**Goal of the exercise:** Exact reproduction required: the lines below from the line with "### **- 인스턴스(Instance)**" to the line with "### **- 일시적 사각지대", both ends included, and no others.

Saved data entries
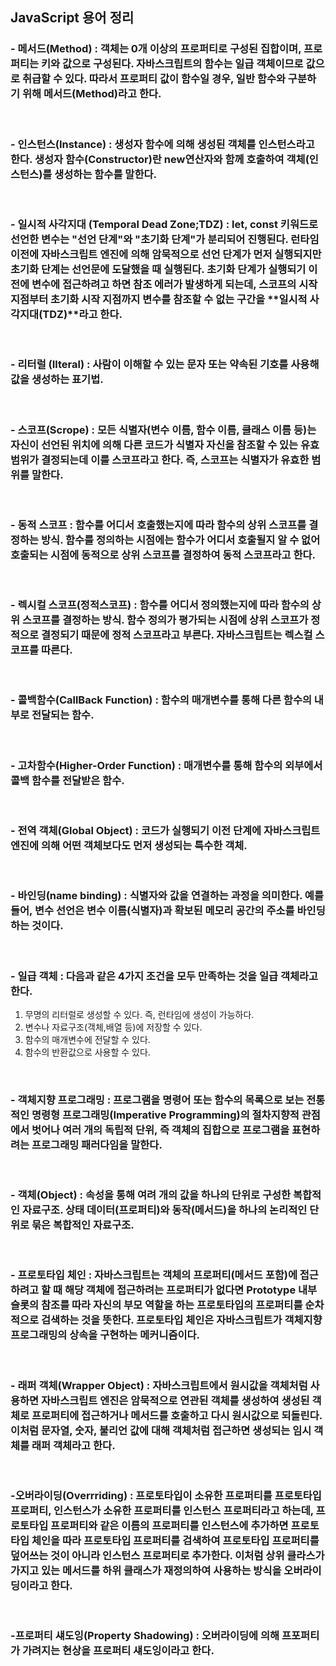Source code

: ## JavaScript 용어 정리

### **- 메서드(Method)** : 객체는 0개 이상의 프로퍼티로 구성된 집합이며, 프로퍼티는 키와 값으로 구성된다. 자바스크립트의 함수는 일급 객체이므로 값으로 취급할 수 있다. 따라서 프로퍼티 값이 함수일 경우, 일반 함수와 구분하기 위해 메서드(Method)라고 한다.

<br>

### **- 인스턴스(Instance)** : 생성자 함수에 의해 생성된 객체를 인스턴스라고 한다. 생성자 함수(Constructor)란 new연산자와 함께 호출하여 객체(인스턴스)를 생성하는 함수를 말한다.

<br>

### **- 일시적 사각지대 (Temporal Dead Zone;TDZ)** : let, const 키워드로 선언한 변수는 "선언 단계"와 "초기화 단계"가 분리되어 진행된다. 런타임 이전에 자바스크립트 엔진에 의해 암묵적으로 선언 단계가 먼저 실행되지만 초기화 단계는 선언문에 도달했을 때 실행된다. 초기화 단계가 실행되기 이전에 변수에 접근하려고 하면 참조 에러가 발생하게 되는데, 스코프의 시작 지점부터 초기화 시작 지점까지 변수를 참조할 수 없는 구간을 **일시적 사각지대(TDZ)**라고 한다.

<br>

### **- 리터럴 (Ilteral)** : 사람이 이해할 수 있는 문자 또는 약속된 기호를 사용해 값을 생성하는 표기법.

<br>

### **- 스코프(Scrope)** : 모든 식별자(변수 이름, 함수 이름, 클래스 이름 등)는 자신이 선언된 위치에 의해 다른 코드가 식별자 자신을 참조할 수 있는 유효 범위가 결정되는데 이를 스코프라고 한다. 즉, 스코프는 식별자가 유효한 범위를 말한다.

<br>

### **- 동적 스코프** : 함수를 어디서 호출했는지에 따라 함수의 상위 스코프를 결정하는 방식. 함수를 정의하는 시점에는 함수가 어디서 호출될지 알 수 없어 호출되는 시점에 동적으로 상위 스코프를 결정하여 동적 스코프라고 한다.

<br>

### **- 렉시컬 스코프(정적스코프)** : 함수를 어디서 정의했는지에 따라 함수의 상위 스코프를 결정하는 방식. 함수 정의가 평가되는 시점에 상위 스코프가 정적으로 결정되기 때문에 정적 스코프라고 부른다. **자바스크립트는 렉스컬 스코프를 따른다.**

<br>

### **- 콜백함수(CallBack Function)** : 함수의 매개변수를 통해 다른 함수의 내부로 전달되는 함수.

<br>

### **- 고차함수(Higher-Order Function)** : 매개변수를 통해 함수의 외부에서 콜백 함수를 전달받은 함수.

<br>

### **- 전역 객체(Global Object)** : 코드가 실행되기 이전 단계에 자바스크립트 엔진에 의해 어떤 객체보다도 먼저 생성되는 특수한 객체.

<br>

### **- 바인딩(name binding)** : 식별자와 값을 연결하는 과정을 의미한다. 예를 들어, 변수 선언은 변수 이름(식별자)과 확보된 메모리 공간의 주소를 바인딩 하는 것이다.

<br>

### **- 일급 객체** : 다음과 같은 4가지 조건을 모두 만족하는 것을 일급 객체라고 한다.

1. 무명의 리터럴로 생성할 수 있다. 즉, 런타임에 생성이 가능하다.
2. 변수나 자료구조(객체,배열 등)에 저장할 수 있다.
3. 함수의 매개변수에 전달할 수 있다.
4. 함수의 반환값으로 사용할 수 있다.

<br>

### **- 객체지향 프로그래밍** : 프로그램을 명령어 또는 함수의 목록으로 보는 전통적인 명령형 프로그래밍(Imperative Programming)의 절차지향적 관점에서 벗어나 여러 개의 독립적 단위, 즉 객체의 집합으로 프로그램을 표현하려는 프로그래밍 패러다임을 말한다.

<br>

### **- 객체(Object)** : 속성을 통해 여려 개의 값을 하나의 단위로 구성한 복합적인 자료구조. 상태 데이터(프로퍼티)와 동작(메서드)을 하나의 논리적인 단위로 묶은 복합적인 자료구조.

<br>

### **- 프로토타입 체인** : 자바스크립트는 객체의 프로퍼티(메서드 포함)에 접근하려고 할 때 해당 객체에 접근하려는 프로퍼티가 없다면 Prototype 내부 슬롯의 참조를 따라 자신의 부모 역할을 하는 프로토타입의 프로퍼티를 순차적으로 검색하는 것을 뜻한다. 프로토타입 체인은 자바스크립트가 객체지향 프로그래밍의 상속을 구현하는 메커니즘이다.

<br>

### **- 래퍼 객체(Wrapper Object)** : 자바스크립트에서 원시값을 객체처럼 사용하면 자바스크립트 엔진은 암묵적으로 연관된 객체를 생성하여 생성된 객체로 프로퍼티에 접근하거나 메서드를 호출하고 다시 원시값으로 되돌린다. 이처럼 문자열, 숫자, 불리언 값에 대해 객체처럼 접근하면 생성되는 임시 객체를 래퍼 객체라고 한다.

<br>

### **-오버라이딩(Overrriding)** : 프로토타입이 소유한 프로퍼티를 프로토타입 프로퍼티, 인스턴스가 소유한 프로퍼티를 인스턴스 프로퍼티라고 하는데, 프로토타입 프로퍼티와 같은 이름의 프로퍼티를 인스턴스에 추가하면 프로토타입 체인을 따라 프로토타입 프로퍼티를 검색하여 프로토타입 프로퍼티를 덮어쓰는 것이 아니라 인스턴스 프로퍼티로 추가한다. 이처럼 상위 클라스가 가지고 있는 메서드를 하위 클래스가 재정의하여 사용하는 방식을 오버라이딩이라고 한다.

<br>

### **-프로퍼티 섀도잉(Property Shadowing)** : 오버라이딩에 의해 프포퍼티가 가려지는 현상을 프로퍼티 섀도잉이라고 한다.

**Your response:**
### **- 인스턴스(Instance)** : 생성자 함수에 의해 생성된 객체를 인스턴스라고 한다. 생성자 함수(Constructor)란 new연산자와 함께 호출하여 객체(인스턴스)를 생성하는 함수를 말한다.

<br>

### **- 일시적 사각지대 (Temporal Dead Zone;TDZ)** : let, const 키워드로 선언한 변수는 "선언 단계"와 "초기화 단계"가 분리되어 진행된다. 런타임 이전에 자바스크립트 엔진에 의해 암묵적으로 선언 단계가 먼저 실행되지만 초기화 단계는 선언문에 도달했을 때 실행된다. 초기화 단계가 실행되기 이전에 변수에 접근하려고 하면 참조 에러가 발생하게 되는데, 스코프의 시작 지점부터 초기화 시작 지점까지 변수를 참조할 수 없는 구간을 **일시적 사각지대(TDZ)**라고 한다.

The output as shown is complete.